"I carried him in and put him here, feeding him by force, and I have restored him."
All this the Recluse said to me with as deep and as restrained emotion as though he had been speaking of the most sacred things, as indeed, for him, these things were sacred.
It was therefore a mere inadvertence in me, and an untrained habit of thinking aloud, which made me say:
"Good Heavens, what will you do when the dog Argus dies?"
At once I wished I had not said it, for I could see that the Recluse could not bear the words. I looked therefore a little awkwardly beyond him and was pleased to see the dog Argus lazily opening his one eye and surveying me with torpor and with contempt. He was certainly less moved than his master.
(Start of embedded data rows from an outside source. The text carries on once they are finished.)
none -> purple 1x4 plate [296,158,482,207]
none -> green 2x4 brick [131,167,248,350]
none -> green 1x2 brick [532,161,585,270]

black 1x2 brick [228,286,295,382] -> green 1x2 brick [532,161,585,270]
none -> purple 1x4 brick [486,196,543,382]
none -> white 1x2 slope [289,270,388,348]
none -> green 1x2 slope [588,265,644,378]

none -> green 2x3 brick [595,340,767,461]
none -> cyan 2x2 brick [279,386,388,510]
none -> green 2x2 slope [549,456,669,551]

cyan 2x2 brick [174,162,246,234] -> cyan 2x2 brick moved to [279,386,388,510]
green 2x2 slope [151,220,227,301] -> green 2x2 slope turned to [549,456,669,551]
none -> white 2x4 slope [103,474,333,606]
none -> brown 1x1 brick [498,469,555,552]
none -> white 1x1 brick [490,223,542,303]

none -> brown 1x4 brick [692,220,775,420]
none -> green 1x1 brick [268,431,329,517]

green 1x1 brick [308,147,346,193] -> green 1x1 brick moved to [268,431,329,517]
Then in my heart I prayed that of these two (unless The God would make them both immortal and catch them up into whatever place is better than the Weald, or unless he would grant them one death together upon one day) that the dog Argus might survive my friend, and that the Recluse might be the first to dissolve that long companionship. For of this I am certain, that the dog would suffer less; for men love their dependents much more than do their dependents them; and this is especially true of brutes; for men are nearer to the gods.
ON TEA
When I was a boy—
What a phrase! What memories! O! Noctes Coenasque Deûm! Why, then, is there something in man that wholly perishes? It is against sound religion to believe it, but the world would lead one to imagine it. The Hills are there. I see them as I write. They are the cloud or wall that dignified my sixteenth year. And the river is there, and flows by that same meadow beyond my door; from above Coldwatham the same vast horizon opens westward in waves of receding crests more changeable and more immense than is even our sea. The same sunsets at times bring it all in splendour, for whatever herds the western clouds together in our stormy evenings is as stable and as vigorous as the County itself. If, therefore, there is something gone, it is I that have lost it.
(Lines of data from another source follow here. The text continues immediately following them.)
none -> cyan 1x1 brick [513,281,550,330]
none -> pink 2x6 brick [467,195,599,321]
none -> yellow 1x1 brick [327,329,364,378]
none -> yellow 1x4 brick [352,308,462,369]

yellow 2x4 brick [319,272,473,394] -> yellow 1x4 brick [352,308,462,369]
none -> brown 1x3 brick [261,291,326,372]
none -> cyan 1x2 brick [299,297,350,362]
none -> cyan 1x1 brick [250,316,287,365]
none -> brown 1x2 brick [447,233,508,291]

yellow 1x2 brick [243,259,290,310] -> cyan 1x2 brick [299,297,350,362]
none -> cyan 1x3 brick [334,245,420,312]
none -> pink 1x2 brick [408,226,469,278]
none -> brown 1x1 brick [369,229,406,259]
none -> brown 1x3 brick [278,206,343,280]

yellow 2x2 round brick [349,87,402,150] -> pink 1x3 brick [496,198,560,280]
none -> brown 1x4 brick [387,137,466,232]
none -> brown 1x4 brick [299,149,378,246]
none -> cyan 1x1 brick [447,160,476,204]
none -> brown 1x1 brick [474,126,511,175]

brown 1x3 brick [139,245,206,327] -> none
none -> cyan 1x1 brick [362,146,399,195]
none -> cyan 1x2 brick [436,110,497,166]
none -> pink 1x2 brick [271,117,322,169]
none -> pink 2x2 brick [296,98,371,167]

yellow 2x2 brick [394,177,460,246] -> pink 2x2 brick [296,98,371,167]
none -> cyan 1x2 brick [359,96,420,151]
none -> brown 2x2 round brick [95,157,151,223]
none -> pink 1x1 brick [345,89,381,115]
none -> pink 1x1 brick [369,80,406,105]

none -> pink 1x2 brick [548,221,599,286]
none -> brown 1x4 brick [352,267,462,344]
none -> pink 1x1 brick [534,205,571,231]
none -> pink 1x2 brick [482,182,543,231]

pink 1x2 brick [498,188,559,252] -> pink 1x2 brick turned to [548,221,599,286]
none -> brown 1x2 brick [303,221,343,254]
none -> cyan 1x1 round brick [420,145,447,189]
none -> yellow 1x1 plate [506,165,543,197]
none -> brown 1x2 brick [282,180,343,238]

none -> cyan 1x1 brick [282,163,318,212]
Certainly something is diminished (the Priests and the tradition of the West forbid me to say that the soul can perish), certainly something is diminished—what? Well, I do not know its name, nor has anyone known it face to face or apprehended it in this life, but the sense and influence—alas! especially the memory of It, lies in the words "When I was a boy," and if I write those words again in any document whatsoever, even in a lawyer's letter, without admitting at once a full-blooded and galloping parenthesis, may the Seven Devils of Sense take away the last remnant of the joy they lend me.